Als wir in einer Öffnung in der Außenwand das Geschehen außerhalb beob-achteten, sahen wir, wie Amerikanische Jagdbomber im Sturzflug Bomben auf Lerbeck warfen. Dann, am April 1945, hieß es plötzlich: „Die Amerikaner sind da“, und wir stellten fest, dass, wo früher deutsche Truppen zu sehen waren, jetzt plötzlich Jeeps und andere fremdartige Fahrzeuge fuhren, besetzt mit ebenso fremdartigen Soldaten, darunter auch dunkelhäutige, „Neger“, wie wir sagten und das keinesfalls als beleidigend empfanden.

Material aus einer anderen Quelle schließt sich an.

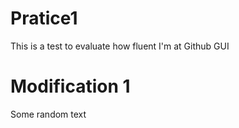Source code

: # Pratice1
This is a test to evaluate how fluent I'm at Github GUI
# Modification 1
Some random text
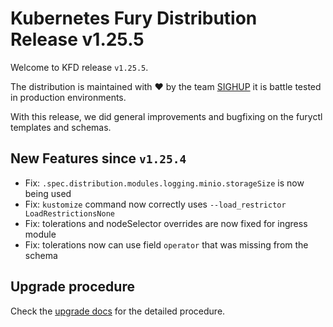 # Kubernetes Fury Distribution Release v1.25.5

Welcome to KFD release `v1.25.5`.

The distribution is maintained with ❤️ by the team [SIGHUP](https://sighup.io/) it is battle tested in production environments.

With this release, we did general improvements and bugfixing on the furyctl templates and schemas.

## New Features since `v1.25.4`

- Fix: `.spec.distribution.modules.logging.minio.storageSize` is now being used
- Fix: `kustomize` command now correctly uses `--load_restrictor LoadRestrictionsNone`
- Fix: tolerations and nodeSelector overrides are now fixed for ingress module
- Fix: tolerations now can use field `operator` that was missing from the schema

## Upgrade procedure

Check the [upgrade docs](https://github.com/sighupio/furyctl/tree/main/docs/upgrades/kfd) for the detailed procedure.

Der Krieg ging weiter, doch jetzt waren wir auf der Seite der späteren Sieger und mussten damit rechnen, von deutschen Truppen beschossen zu werden. Tatsächlich waren plötzlich Rauchwolken in Richtung Fährstraße zu sehen. Das Haus Köhring war von Granaten getroffen worden und brannte. Tischlermeister Köhring wurde von einem Geschoss an der Schulter verwundet und später „mit dem Bollerwagen“ nach Minden ins Lazarett gebracht.
Auch das Haus Franzmeyer war stark beschädigt worden. Und wir erfuhren, dass die Brücken von deutschen Truppen gesprengt worden waren.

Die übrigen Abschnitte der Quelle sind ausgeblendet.